An estimated 60,000 fires burn each year in Australia, most of which are started accidentally by people, lightning strikes or power line failures.

McClelland said Wednesday that anyone found guilty of purposefully causing a deadly fire could face life in prison if convicted.

Residents returned to Kinglake, about 70 miles north of Melbourne, picking their way past emergency workers were removing burned debris and cutting down trees that appeared ready to fall. Power lines -- the electricity supply long cut -- were strewn across some streets.

Some houses bore makeshift signs with messages from survivors to loved ones who might come looking for them.

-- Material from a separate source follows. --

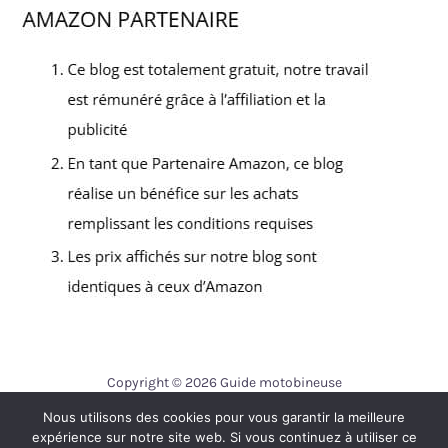
Copyright © 2026 Guide motobineuse
Nous utilisons des cookies pour vous garantir la meilleure
Contact
expérience sur notre site web. Si vous continuez à utiliser ce
Mentions légales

"All out ... we shall return," said one sign.

More than 400 fires roared through Victoria on Saturday, destroying more than 1,000 houses, leaving some 5,000 people homeless and scorching 1,100 square miles. The blazes fed on tinder dry plant life after record heat and a severe drought and were sped along by 60 mph winds.

The Bureau of Meteorology gave new information Wednesday on just how extreme Saturday's conditions were: A high temperature of 115 degrees in Melbourne shattered the city's record of 114 set Jan. 13, 1939 -- a day known as Black Friday for wildfires that killed 71 people.

Some survivors are living in tents erected by emergency services on sports fields. Others moved in with friends or at relief centers.

Police said they were looking into rumors of looters at some destroyed houses in abandoned areas. It was not clear if those people owned the houses or were searching for food, clothes or other necessities.

Prime Minister Kevin Rudd ordered officials to loosen regulations that give survivors access to a package of $6.6 million in government cash payments. The Red Cross said its government-backed wildfire fund had received more than $22 million. Police and other organizations were collecting clothes, toys and housewares.